Resumo: O presente artigo faz uma reflexão sobre o processo de construção da tradição musical paraense e da eleição do carimbó como música de identidade local/regional e, em parte, nacional, por meio de seu acesso à indústria cultural nas décadas de 1970 e 1980. Apesar de discutir a especificidade da chamada “modernização” ou “urbanização” do carimbó naquelas décadas, neste texto insiro tal fenômeno em uma análise de maior alcance, a qual busca considerar tanto o carimbó quanto outros gêneros musicais contemporâneos como expressões de uma mesma cultura popular ameríndio-afro-caboclaenraizada na territorialidade e historicidade da cidade de Belém do Pará e de sua hipermargem.

Palavras-chave: Carimbó “tradicional” e “moderno”. Música popular ameríndio-afro-cabocla. Belém do Pará.

1 A CIDADE DE BELÉM DO PARÁ E SUA CULTURA POPULAR E SONORA

Belém é uma cidade situada no Norte do Brasil, capital do estado do Pará, na Amazônia oriental brasileira. Foi fundada por colonizadores portugueses que iniciaram o processo colonial, bem como o extermínio físico e cultural das populações nativas, a partir do ano de 1616. Atualmente, possui uma população de quase um milhão e meio de habitantes. A cidade é cercada por bacias fluviais, constituindo-se quase que como uma península entre a Baía do Guajará e o Rio Guamá. Internamente, como em muitas cidades do Brasil e da América Latina, Belém é dividida em bairros populares, de classe média baixa e pobres, quase sempre denominados de “baixadas”[1] (ou periferias) e bairros de classe média, classe média-alta e ricos (a minoria numérica no espaço urbano) (PENTEADO, 1968; RODRIGUES, 1996; CARDOSO e LIMA, 2006).

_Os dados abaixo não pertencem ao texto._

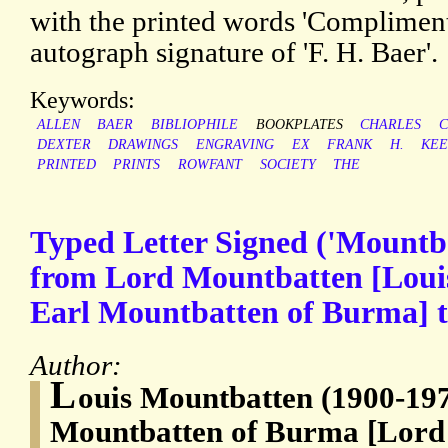
with the printed words 'Compliment
autograph signature of 'F. H. Baer'.
Keywords:
ALLEN
BAER
BIBLIOPHILE
BOOKPLATES
CHARLES
C
DEXTER
DRAWINGS
ENGRAVING
EX
FRANK
H.
KEE
PRINTED
PRINTS
ROWFANT
SOCIETY
THE
Typed Letter Signed ('Mountb
from Lord Mountbatten [Loui
Earl Mountbatten of Burma] 
Author:
L
ouis Mountbatten (1900-197
Mountbatten of Burma [Lord 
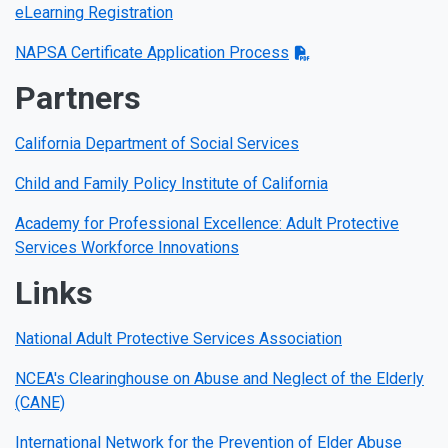
eLearning Registration
NAPSA Certificate Application Process
Partners
California Department of Social Services
Child and Family Policy Institute of California
Academy for Professional Excellence: Adult Protective
Services Workforce Innovations
Links
National Adult Protective Services Association
NCEA's Clearinghouse on Abuse and Neglect of the Elderly
(CANE)
International Network for the Prevention of Elder Abuse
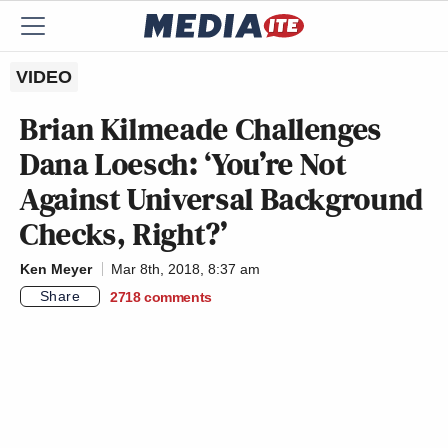
VIDEO
Brian Kilmeade Challenges
Dana Loesch: ‘You’re Not
Against Universal Background
Checks, Right?’
Ken Meyer
Mar 8th, 2018, 8:37 am
Share
2718
comments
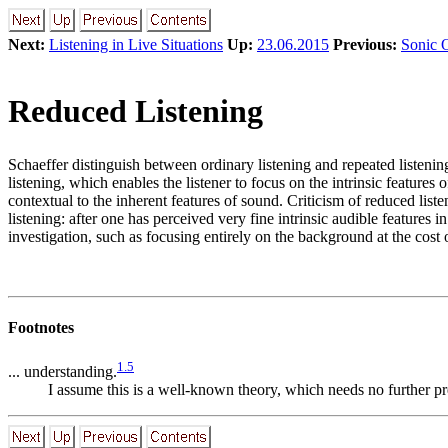
Next:
Listening in Live Situations
Up:
23.06.2015
Previous:
Sonic 
Reduced Listening
Schaeffer distinguish between ordinary listening and repeated listening
listening, which enables the listener to focus on the intrinsic features 
contextual to the inherent features of sound. Criticism of reduced list
listening: after one has perceived very fine intrinsic audible features 
investigation, such as focusing entirely on the background at the cost
Footnotes
1
.
5
... understanding.
I assume this is a well-known theory, which needs no further pr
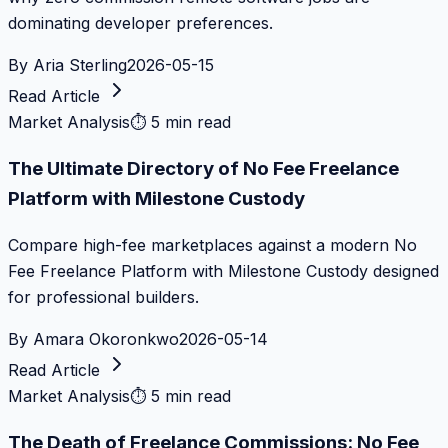
dominating developer preferences.
By
Aria Sterling
2026-05-15
Read Article
Market Analysis
⏱
5 min read
The Ultimate Directory of No Fee Freelance
Platform with Milestone Custody
Compare high-fee marketplaces against a modern No
Fee Freelance Platform with Milestone Custody designed
for professional builders.
By
Amara Okoronkwo
2026-05-14
Read Article
Market Analysis
⏱
5 min read
The Death of Freelance Commissions: No Fee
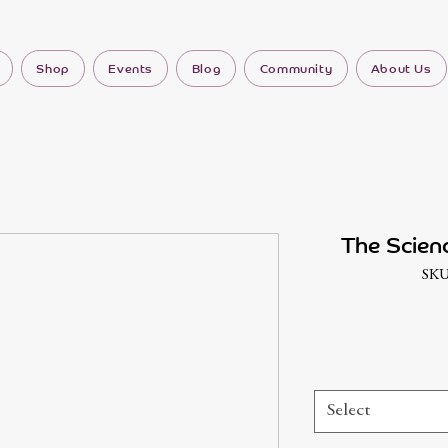
Shop
Events
Blog
Community
About Us
The Scien
SKU
Select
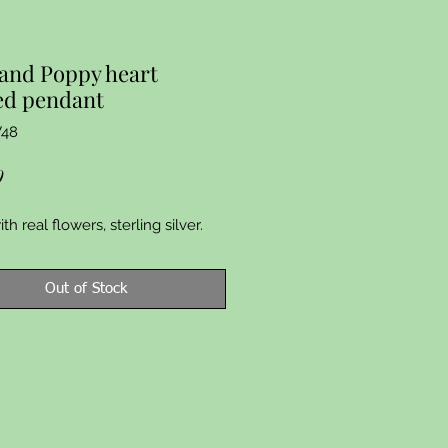
and Poppy heart
ed pendant
V48
Price
9
h real flowers, sterling silver.
Out of Stock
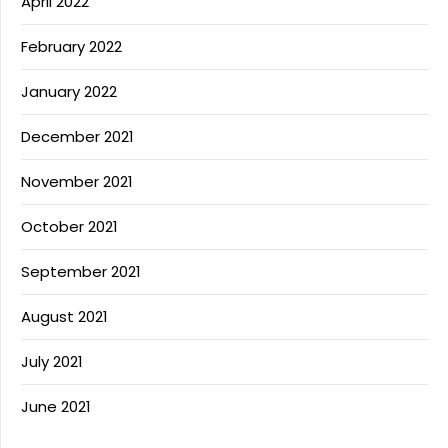
April 2022
February 2022
January 2022
December 2021
November 2021
October 2021
September 2021
August 2021
July 2021
June 2021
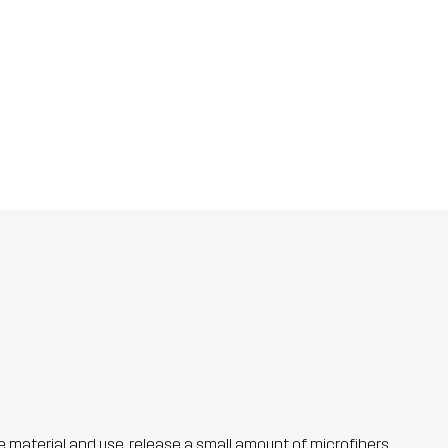
he material and use, release a small amount of microfibers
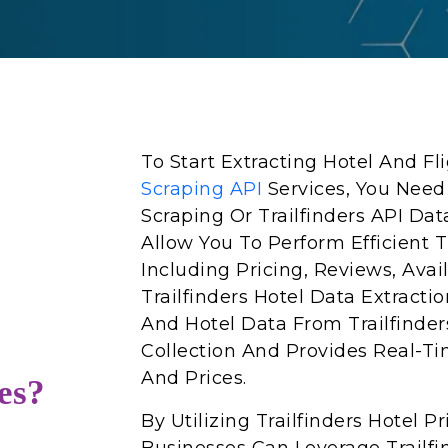
To Start Extracting Hotel And F
Scraping API
Services, You Need
Scraping Or Trailfinders API Dat
Allow You To Perform Efficient Tr
Including Pricing, Reviews, Avai
Trailfinders Hotel Data Extractio
And Hotel Data From Trailfinder
Collection And Provides Real-Ti
And Prices.
es?
By Utilizing Trailfinders Hotel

Belém do Pará se compõe como uma cidade de muitas cidades, tanto do ponto de vista geográfico/morfológico quanto do ponto de vista étnico e cultural. Sua vida musical, em boa parte, é explicada pelas territorialidades periféricas e pela rica cultura popular/sonora urbana daí advinda, assim como pelas conexões dessa cultura periférica com os interiores profundos ameríndio-afro-caboclos da Amazônia, com ondas sonoras da diáspora afro-americana do Grã-Caribe e, ainda, com a música brasileira de outras regiões.

A cidade de Belém sempre desempenhou um papel importante como centro de recepção, criação, recriação e difusão cultural para a região circunvizinha e para regiões mais distantes, o que se explica pelo fato de que as partes da cidade formadas pelos bairros periféricos funcionaram como territórios de desenvolvimento e consolidação de matrizes sonoras e formas de lazer e festas que construíram uma tradição popular duradoura (COSTA, 2013, 2014).

A região amazônica no século XVII se encontrava densamente habitada por povos indígenas com aspectos culturais e linguísticos variados. Na área onde a cidade de Belém foi fundada, a colonização se deu pela cruz da Igreja Católica e pela espada do Estado português que formavam os dois lados da política de conquista da planície amazônica aos interesses europeus. Em consequência, a cidade se expandiu a partir da construção de fortes militares e de igrejas, ao mesmo tempo em que os indígenas eram submetidos à desindianização e ocidentalização (CHAMBOULEYRON, 2010; SAMPAIO, 2010; SOUZA JÚNIOR, 2010).

Esse contato, no entanto, nem sempre foi pacífico e resistências da parte dos nativos sempre ocorreram, como mostra a revolta tupinambá liderada pelo cacique Guaiamiaba em 1619. Porém, no decorrer dos séculos, a cidade de Belém viu sua população indígena ser lentamente reduzida à condição de índios “destribalizados”, mais ou menos mestiçados como “curibocas”, “mamelucos”, “tapuios” e “caboclos”. De fato, sua população originária permaneceu viva nas suas regiões periféricas, porém em processo de silenciamento de sua história autoconsciente como descendentes de indígenas (VERISSIMO, 1887; LIMA, 1999; GUZMÁN, 2006; RODRIGUES, 2006, 2008; COSTA, 2015a).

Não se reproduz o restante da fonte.